Prinsip-prinsip ekonomi Islam menurut Tim Pengembangan Perbankan Syariah Istitut Bankir Indonesia dapat diuraikan sebagai berikut:
- Pemilik mutlak dari semua jenis sumber daya adalah Allah. Berbagai jenis sumber daya merupakan pemberian dan titipan Tuhan kepada manusia sebagai khalifah-Nya. Manusia harus memanfaatkannya seefisien dan seoptimal mungkin dalam berproduksi guna memenuhi kesejahteraan secara bersama.
- Islam menjamin kepemilikan publik yang diwakili oleh negara atas industri yang menyangkut hajat hidup orang banyak. Hal ini didasari oleh hadis Rasulullah saw yang menyatakan bahwa masyarakat punya hak yang sama untuk air, padangrumput dan api. Dari hadis tersebut dapat disimpulkan bahwa semua industry ekstraktif yang berhubungan dengan industri air, bahan makanan dan bahan tambang harus dikelola oleh negara. Tidak seperti ekonomi pasar bebas, dimana pemilikan segala jenis industri didominasi oleh monopoli dan oligopoli individu atau sekelompok orang saja.
- Islam mengakui kepemilikan pribadi pada batas-batas tertentu yaitu sebagai kapital produktif yang akan meningkatkan kesejahteraan masyarakat. Apabila harta yang dimiliki tidak mampu dioperasionalkan sesuai dengan ketentuan tersebut, maka ia dalam jumlah tertentu dan dalam periode waktu tertentu akan terkena zakat yang harus disalurkan kepada pihak-pihak tertentu yang berhak menerimanya.Hal ini berlaku pula pada pembagian harta pusaka atau warisan. Konsep pemilikan ini sangat berbeda dengan konsep kapitalis maupun sosialis. Islam menolak terjadinya akumulasi harta yang dikuasai oleh segelintir orang maupun golongan.
- Pandangan Islam terhadap harta adalah:
- Harta sebagai titipan (amanah). (al-Hadid ayat 7, an-Nur ayat 33)
- Harta sebagai perhiasan yang memungkinkan manusia menikmatinya dengan baik asalkan tidak berlebihan karena akan menimbulkan keangkuhan, kesombongan dan kebanggaan diri.(Ali Imran ayat 14, al-‘Alaq ayat 6-7)
- Harta sebagai ujian keimanan. Hal ini terutama menyangkut bagaimana mendapatkan dan membelanjakannya. (al-Anfal ayat 28)
- Harta sebagai bekal ibadah. (at-Taubah ayat 41 dan 60, Ali Imran ayat 133)

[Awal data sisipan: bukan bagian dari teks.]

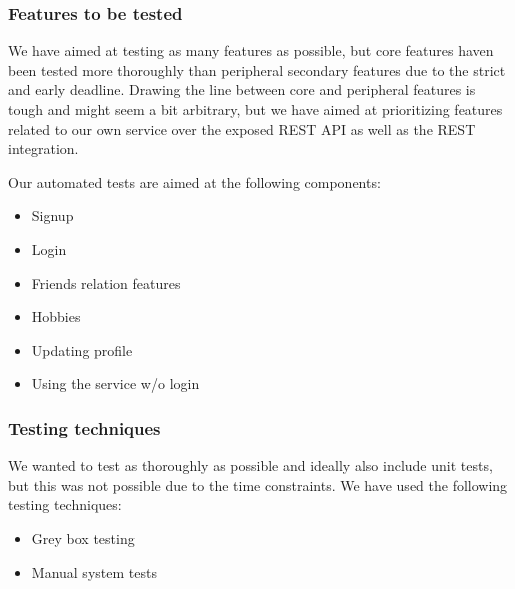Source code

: \documentclass[a4paper]{article}
\begin{document}
\subsubsection{Features to be tested}
We have aimed at testing as many features as possible, but core features haven been tested more thoroughly than peripheral secondary features due to the strict and early deadline. Drawing the line between core and peripheral features is tough and might seem a bit arbitrary, but we have aimed at prioritizing features related to our own service over the exposed REST API as well as the REST integration.

Our automated tests are aimed at the following components:
\begin{itemize}
\item Signup
\item Login
\item Friends relation features
\item Hobbies
\item Updating profile
\item Using the service w/o login
\end{itemize}
\subsubsection{Testing techniques}
We wanted to test as thoroughly as possible and ideally also include unit tests, but this was not possible due to the time constraints.
We have used the following testing techniques:
\begin{itemize}
\item Grey box testing
\item Manual system tests
\end{itemize}
\end{document}
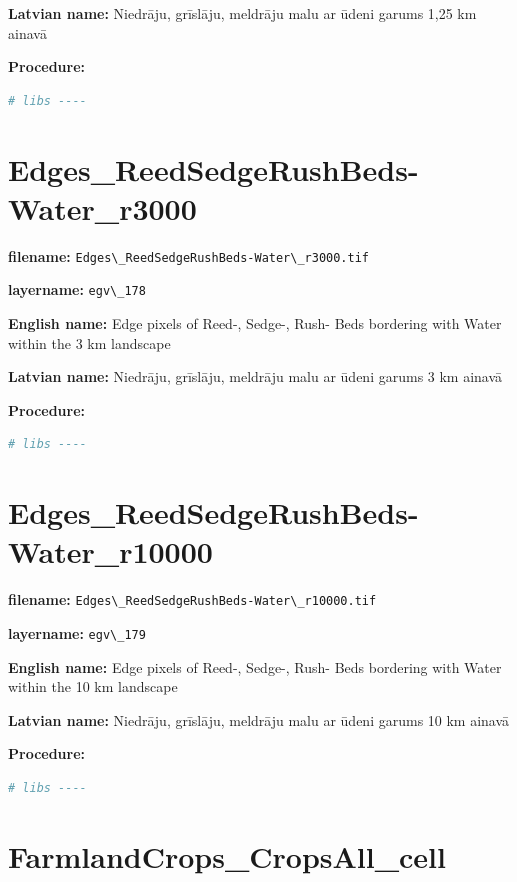 \documentclass[
]{book}
\newcommand{\passthrough}[1]{#1}
\begin{document}
\textbf{Latvian name:} Niedrāju, grīslāju, meldrāju malu ar ūdeni garums 1,25 km ainavā

\textbf{Procedure:}

\begin{lstlisting}[language=R]
# libs ----
\end{lstlisting}

\section{Edges\_ReedSedgeRushBeds-Water\_r3000}\label{ch06.178}

\textbf{filename:} \passthrough{\lstinline!Edges\_ReedSedgeRushBeds-Water\_r3000.tif!}

\textbf{layername:} \passthrough{\lstinline!egv\_178!}

\textbf{English name:} Edge pixels of Reed-, Sedge-, Rush- Beds bordering with Water within the 3 km landscape

\textbf{Latvian name:} Niedrāju, grīslāju, meldrāju malu ar ūdeni garums 3 km ainavā

\textbf{Procedure:}

\begin{lstlisting}[language=R]
# libs ----
\end{lstlisting}

\section{Edges\_ReedSedgeRushBeds-Water\_r10000}\label{ch06.179}

\textbf{filename:} \passthrough{\lstinline!Edges\_ReedSedgeRushBeds-Water\_r10000.tif!}

\textbf{layername:} \passthrough{\lstinline!egv\_179!}

\textbf{English name:} Edge pixels of Reed-, Sedge-, Rush- Beds bordering with Water within the 10 km landscape

\textbf{Latvian name:} Niedrāju, grīslāju, meldrāju malu ar ūdeni garums 10 km ainavā

\textbf{Procedure:}

\begin{lstlisting}[language=R]
# libs ----
\end{lstlisting}

\section{FarmlandCrops\_CropsAll\_cell}\label{ch06.180}
\end{document}
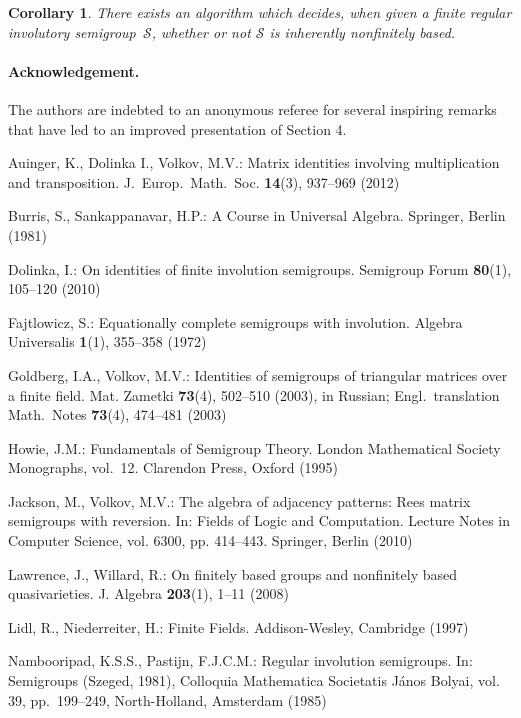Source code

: \documentclass[smallextended]{svjour3}
\newcommand{\is}{involutory semi\-group}
\newcommand{\infb}{inherently non\-finitely based}
\newtheorem{Cor}[Thm]{Corollary}
\begin{document}
\begin{Cor}
There exists an algorithm which decides, when given a  finite regular \is\ $\mathcal{S}$, whether or not $\mathcal{S}$ is \infb.
\end{Cor}

\paragraph*{Acknowledgement.} The authors are indebted to an anonymous referee for several inspiring remarks that have led to an improved
presentation of Section 4.

\begin{thebibliography}{99}
Auinger, K., Dolinka I., Volkov, M.V.: Matrix identities involving multiplication and transposition. J.~Europ.\ Math.\ Soc. \textbf{14}(3),
937--969 (2012)

Burris, S., Sankappanavar, H.P.: A Course in Universal Algebra. Springer, Berlin (1981)

Dolinka, I.: On identities of finite involution semigroups. Semigroup Forum \textbf{80}(1), 105--120 (2010)

Fajtlowicz, S.: Equationally complete semigroups with involution. Algebra Universalis \textbf{1}(1), 355--358 (1972)

Goldberg, I.A., Volkov, M.V.: Identities of semigroups of triangular matrices over a finite field. Mat. Zametki \textbf{73}(4), 502--510
(2003), in Russian; Engl.\ translation Math.\ Notes \textbf{73}(4), 474--481 (2003)

Howie, J.M.: Fundamentals of Semigroup Theory. London Mathematical Society Monographs, vol.~12. Clarendon Press, Oxford (1995)

Jackson, M., Volkov, M.V.: The algebra of adjacency patterns: Rees matrix semigroups with reversion. In: Fields of Logic and Computation.
Lecture Notes in Computer Science, vol. 6300, pp. 414--443. Springer, Berlin (2010)

Lawrence, J., Willard, R.: On finitely based groups and nonfinitely based quasivarieties. J. Algebra \textbf{203}(1), 1--11 (2008)

Lidl, R., Niederreiter, H.: Finite Fields. Addison-Wesley, Cambridge (1997)

Nambooripad, K.S.S., Pastijn, F.J.C.M.: Regular involution semigroups. In: Semigroups (Szeged, 1981),
Colloquia Mathematica Societatis J\'anos Bolyai, vol. 39, pp.~199--249, North-Holland, Amsterdam (1985)


\end{thebibliography}
\end{document}
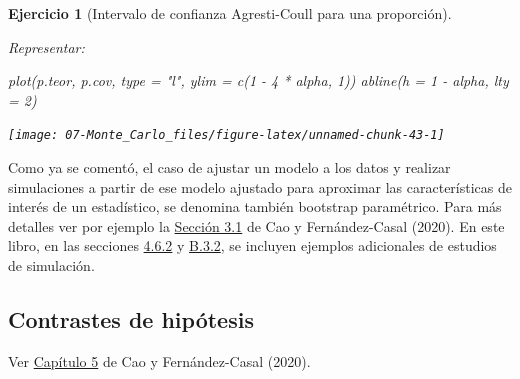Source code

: \documentclass[
]{book}
\newenvironment{Shaded}{\begin{snugshade}}{\end{snugshade}}
\newcommand{\AttributeTok}[1]{\textcolor[rgb]{0.77,0.63,0.00}{#1}}
\newcommand{\DecValTok}[1]{\textcolor[rgb]{0.00,0.00,0.81}{#1}}
\newcommand{\FunctionTok}[1]{\textcolor[rgb]{0.00,0.00,0.00}{#1}}
\newcommand{\NormalTok}[1]{#1}
\newcommand{\SpecialCharTok}[1]{\textcolor[rgb]{0.00,0.00,0.00}{#1}}
\newcommand{\StringTok}[1]{\textcolor[rgb]{0.31,0.60,0.02}{#1}}
\theoremstyle{break}
\newtheorem{exercise}{Ejercicio}[chapter]
\theoremstyle{nonumberplain}
\begin{document}
\begin{exercise}[Intervalo de confianza Agresti-Coull para una proporción]
\begin{enumerate}
  Representar:

\begin{Shaded}
\begin{Highlighting}[]
\FunctionTok{plot}\NormalTok{(p.teor, p.cov, }\AttributeTok{type =} \StringTok{"l"}\NormalTok{, }\AttributeTok{ylim =} \FunctionTok{c}\NormalTok{(}\DecValTok{1} \SpecialCharTok{{-}} \DecValTok{4} \SpecialCharTok{*}\NormalTok{ alpha, }\DecValTok{1}\NormalTok{))}
\FunctionTok{abline}\NormalTok{(}\AttributeTok{h =} \DecValTok{1} \SpecialCharTok{{-}}\NormalTok{ alpha, }\AttributeTok{lty =} \DecValTok{2}\NormalTok{) }
\end{Highlighting}
\end{Shaded}

  \begin{center}\texttt{[image: 07-Monte\_Carlo\_files/figure-latex/unnamed-chunk-43-1]} \end{center}
\end{enumerate}

\end{exercise}

Como ya se comentó, el caso de ajustar un modelo a los datos y realizar simulaciones a partir de ese modelo ajustado para aproximar las características de interés de un estadístico, se denomina también bootstrap paramétrico.
Para más detalles ver por ejemplo la \href{https://rubenfcasal.github.io/book_remuestreo/modunif-boot-par.html}{Sección 3.1} de Cao y Fernández-Casal (2020).
En este libro, en las secciones \href{https://rubenfcasal.github.io/book_remuestreo/icboot-ejem.html\#estudio-sim-exp}{4.6.2} y \href{https://rubenfcasal.github.io/book_remuestreo/ejemplos-3.html\#estudio-sim-boot}{B.3.2}, se incluyen ejemplos adicionales de estudios de simulación.

\hypertarget{contrastes}{%
\subsection{Contrastes de hipótesis}\label{contrastes}}

Ver \href{https://rubenfcasal.github.io/book_remuestreo/contrastes.html}{Capítulo 5} de Cao y Fernández-Casal (2020).
\end{document}

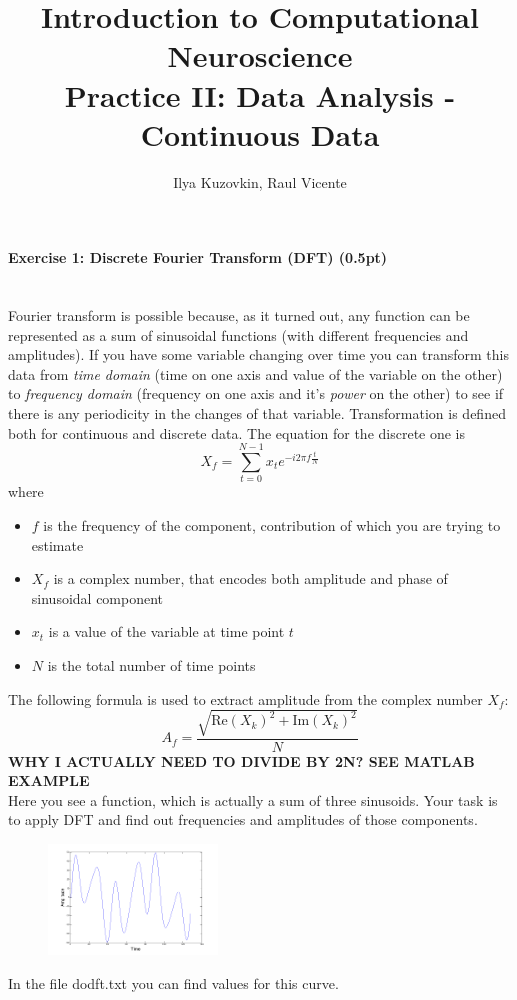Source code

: \documentclass[a4paper,11pt]{article}
\author{\large{Ilya Kuzovkin, Raul Vicente}}
\title{\huge{Introduction to Computational Neuroscience}\\\LARGE{Practice II: Data Analysis - Continuous Data}}
\newenvironment{exercise}[3]{\paragraph{Exercise #1: #2 (#3pt)}\ \\}{
\medskip}
\begin{document}
\maketitle

\begin{exercise}{1}{Discrete Fourier Transform (DFT)}{0.5}
Fourier transform is possible because, as it turned out, any function can be represented as a sum of sinusoidal functions (with different frequencies and amplitudes). If you have some variable changing over time you can transform this data from \emph{time domain} (time on one axis and value of the variable on the other) to \emph{frequency domain} (frequency on one axis and it's \emph{power} on the other) to see if there is any periodicity in the changes of that variable.
Transformation is defined both for continuous and discrete data. The equation for the discrete one is
$$X_f = \displaystyle\sum_{t=0}^{N-1}x_t e^{-i2\pi f\frac{t}{N}}$$
where
\begin{itemize}
\itemsep 0em
	\item $f$ is the frequency of the component, contribution of which you are trying to estimate
	\item $X_f$ is a complex number, that encodes both amplitude and phase of sinusoidal component
	\item $x_t$ is a value of the variable at time point $t$
	\item $N$ is the total number of time points
\end{itemize}
The following formula is used to extract amplitude from the complex number $X_f$:
$$A_f = \frac{\sqrt{\text{Re}(X_k)^2 + \text{Im}(X_k)^2}}{N}$$
\textbf{WHY I ACTUALLY NEED TO DIVIDE BY 2N? SEE MATLAB EXAMPLE}\\
Here you see a function, which is actually a sum of three sinusoids. Your task is to apply DFT and find out frequencies and amplitudes of those components.
\begin{figure}[htbp]
   \centering
   \includegraphics[width=0.4\textwidth]{dodft.png} 
\end{figure}
In the file dodft.txt you can find values for this curve.
\end{exercise}
\end{document}
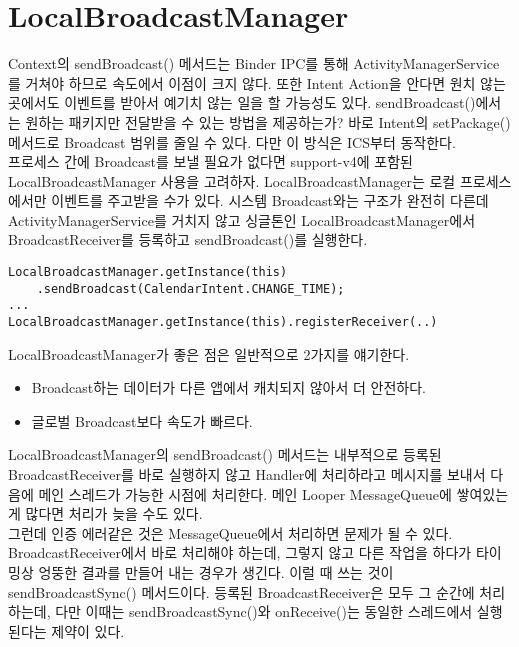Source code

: \section{LocalBroadcastManager}
Context의 sendBroadcast() 메서드는 Binder IPC를 통해 ActivityManagerService를 거쳐야 하므로 속도에서 이점이 크지 않다. 또한 Intent Action을 안다면 원치 않는 곳에서도 이벤트를 받아서 예기치 않는 일을 할 가능성도 있다.
sendBroadcast()에서는 원하는 패키지만 전달받을 수 있는 방법을 제공하는가?
바로 Intent의 setPackage() 메서드로 Broadcast 범위를 줄일 수 있다. 
다만 이 방식은 ICS부터 동작한다.\\

프로세스 간에 Broadcast를 보낼 필요가 없다면 support-v4에 포함된 LocalBroadcastManager 사용을 고려하자. 
LocalBroadcastManager는 로컬 프로세스에서만 이벤트를 주고받을 수가 있다.
시스템 Broadcast와는 구조가 완전히 다른데 ActivityManagerService를 거치지 않고 싱글톤인 LocalBroadcastManager에서 BroadcastReceiver를 등록하고 sendBroadcast()를 실행한다.

\begin{lstlisting}[frame=single] 
LocalBroadcastManager.getInstance(this)
	.sendBroadcast(CalendarIntent.CHANGE_TIME);
...
LocalBroadcastManager.getInstance(this).registerReceiver(..)
\end{lstlisting}

LocalBroadcastManager가 좋은 점은 일반적으로 2가지를 얘기한다.
\begin{itemize}
\item Broadcast하는 데이터가 다른 앱에서 캐치되지 않아서 더 안전하다.
\item 글로벌 Broadcast보다 속도가 빠르다.
\end{itemize}

LocalBroadcastManager의 sendBroadcast() 메서드는 내부적으로 등록된 BroadcastReceiver를 바로 실행하지 않고 Handler에 처리하라고 메시지를 보내서 다음에 메인 스레드가 가능한 시점에 처리한다. 메인 Looper MessageQueue에 쌓여있는 게 많다면 처리가 늦을 수도 있다.\\

그런데 인증 에러같은 것은 MessageQueue에서 처리하면 문제가 될 수 있다.
BroadcastReceiver에서 바로 처리해야 하는데, 그렇지 않고 다른 작업을 하다가 타이밍상 엉뚱한 결과를 만들어 내는 경우가 생긴다. 
이럴 때 쓰는 것이 sendBroadcastSync() 메서드이다. 
등록된 BroadcastReceiver은 모두 그 순간에 처리하는데, 다만 이때는 sendBroadcastSync()와 onReceive()는 동일한 스레드에서 실행된다는 제약이 있다.\\

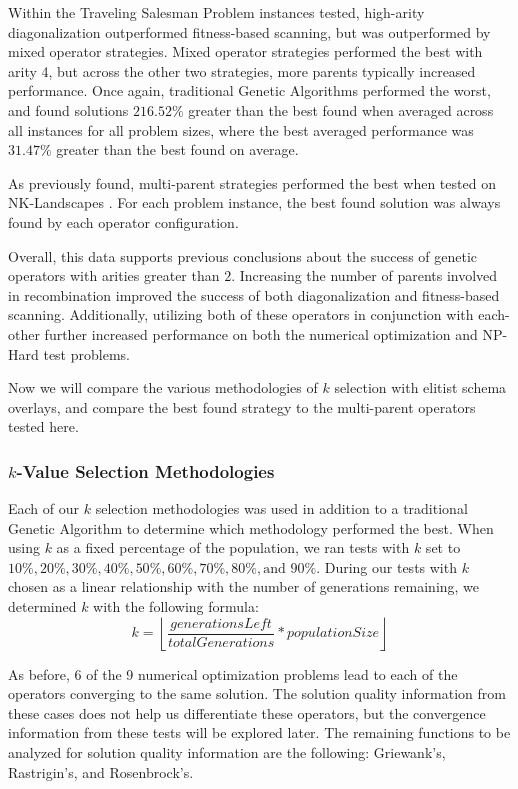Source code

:%
%

Within the Traveling Salesman Problem instances tested, high-arity diagonalization outperformed fitness-based scanning, but was outperformed by mixed operator strategies. Mixed operator strategies performed the best with arity 4, but across the other two strategies, more parents typically increased performance. Once again, traditional Genetic Algorithms performed the worst, and found solutions $216.52\%$ greater than the best found when averaged across all instances for all problem sizes, where the best averaged performance was $31.47\%$ greater than the best found on average.

As previously found, multi-parent strategies performed the best when tested on NK-Landscapes \cite{Eiben96}. For each problem instance, the best found solution was always found by each operator configuration.

Overall, this data supports previous conclusions about the success of genetic operators with arities greater than $2$. Increasing the number of parents involved in recombination improved the success of both diagonalization and fitness-based scanning. Additionally, utilizing both of these operators in conjunction with each-other further increased performance on both the numerical optimization and NP-Hard test problems. 

Now we will compare the various methodologies of $k$ selection with elitist schema overlays, and compare the best found strategy to the multi-parent operators tested here. 

\subsubsection*{$k$-Value Selection Methodologies}
Each of our $k$ selection methodologies was used in addition to a traditional Genetic Algorithm to determine which methodology performed the best. When using $k$ as a fixed percentage of the population, we ran tests with $k$ set to $10\%, 20\%, 30\%, 40\%, 50\%, 60\%, 70\%, 80\%,\text{and } 90\%$. During our tests with $k$ chosen as a linear relationship with the number of generations remaining, we determined $k$ with the following formula:
\[
k = \left\lfloor \frac{generationsLeft}{totalGenerations} * populationSize \right\rfloor
\]

As before, 6 of the 9 numerical optimization problems lead to each of the operators converging to the same solution. The solution quality information from these cases does not help us differentiate these operators, but the convergence information from these tests will be explored later. The remaining functions to be analyzed for solution quality information are the following: Griewank's, Rastrigin's, and Rosenbrock's.

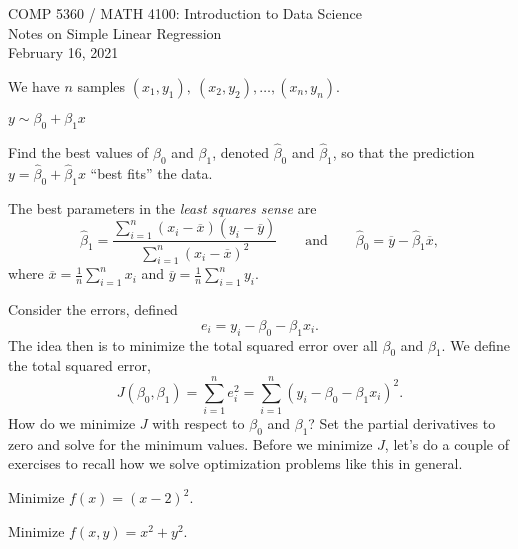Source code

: \documentclass[letterpaper, 12pt]{amsart}
\begin{document}
\noindent COMP 5360 / MATH 4100:  Introduction to Data Science \\
Notes on Simple Linear Regression \\
February 16, 2021

\bigskip

 We have $n$ samples $(x_1, y_1), \ (x_2, y_2),\ldots,(x_n, y_n)$.

\bigskip

 $y \sim \beta_0 + \beta_1 x$ 

\bigskip

 Find the best values of $\beta_0$ and $\beta_1$, denoted $\hat{\beta}_0$ and $\hat{\beta}_1$, so that the prediction $y = \hat{\beta}_0 + \hat{\beta}_1 x$ ``best fits'' the data.

\bigskip

 The best parameters in the \emph{least squares sense} are
$$
\hat{\beta}_1 = \frac{ \sum_{i=1}^n (x_i - \overline{x})(y_i - \overline{y}) }{\sum_{i=1}^n (x_i - \overline{x})^2}
\qquad \textrm{and} \qquad
\hat{\beta}_0 = \overline{y} -  \hat{\beta}_1 \overline{x},  
$$
where $\overline{x} = \frac{1}{n} \sum_{i=1}^n x_i$ and $\overline{y} = \frac{1}{n} \sum_{i=1}^n y_i$. 

\bigskip

Consider the errors, defined
$$
e_i = y_i - \beta_0 - \beta_1 x_i .
$$
The idea then is to minimize the total squared error over all $\beta_0$ and $\beta_1$. We define the total squared error, 
$$
J(\beta_0, \beta_1) = \sum_{i=1}^n e_i^2  =   \sum_{i=1}^n (y_i - \beta_0 - \beta_1 x_i)^2. 
$$
How do we minimize $J$ with respect to $\beta_0$ and $\beta_1$? Set the partial derivatives to zero and solve for the minimum values. Before we minimize $J$, let's do a couple of exercises to recall how we solve optimization problems like this in general. 

\bigskip

 Minimize $f(x) = (x-2)^2$. 

\bigskip

 Minimize $f(x,y) = x^2 + y^2$. 

\bigskip
\end{document}
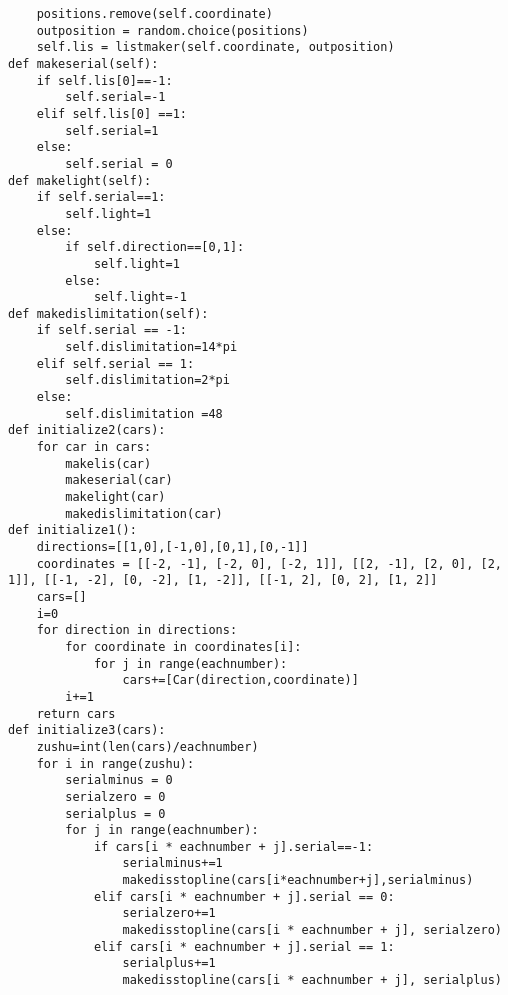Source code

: \documentclass[a4paper,12pt]{article}
\numberwithin{equation}{section}
\begin{document}
\begin{appendix}
\begin{lstlisting}
    positions.remove(self.coordinate)
    outposition = random.choice(positions)
    self.lis = listmaker(self.coordinate, outposition)
def makeserial(self):
    if self.lis[0]==-1:
        self.serial=-1
    elif self.lis[0] ==1:
        self.serial=1
    else:
        self.serial = 0
def makelight(self):
    if self.serial==1:
        self.light=1
    else:
        if self.direction==[0,1]:
            self.light=1
        else:
            self.light=-1
def makedislimitation(self):
    if self.serial == -1:
        self.dislimitation=14*pi
    elif self.serial == 1:
        self.dislimitation=2*pi
    else:
        self.dislimitation =48
def initialize2(cars):
    for car in cars:
        makelis(car)
        makeserial(car)
        makelight(car)
        makedislimitation(car)
def initialize1():
    directions=[[1,0],[-1,0],[0,1],[0,-1]]
    coordinates = [[-2, -1], [-2, 0], [-2, 1]], [[2, -1], [2, 0], [2, 1]], [[-1, -2], [0, -2], [1, -2]], [[-1, 2], [0, 2], [1, 2]]
    cars=[]
    i=0
    for direction in directions:
        for coordinate in coordinates[i]:
            for j in range(eachnumber):
                cars+=[Car(direction,coordinate)]
        i+=1
    return cars
def initialize3(cars):
    zushu=int(len(cars)/eachnumber)
    for i in range(zushu):
        serialminus = 0
        serialzero = 0
        serialplus = 0
        for j in range(eachnumber):
            if cars[i * eachnumber + j].serial==-1:
                serialminus+=1
                makedisstopline(cars[i*eachnumber+j],serialminus)
            elif cars[i * eachnumber + j].serial == 0:
                serialzero+=1
                makedisstopline(cars[i * eachnumber + j], serialzero)
            elif cars[i * eachnumber + j].serial == 1:
                serialplus+=1
                makedisstopline(cars[i * eachnumber + j], serialplus)
	\end{lstlisting}

\end{appendix}
\end{document}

- Pemilikan harta harus diupayakan melalui usaha atau mata pencaharian yang halal dan sesuai dengan aturan-Nya. Firman Allah: “Apabila sudah ditunaikan shalat, maka bertebaranlah dimuka bumi dan carilah karunia Allah dan perbanyaklah mengingat Allah agar kamu beruntung.” (al-Jumuah ayat 10).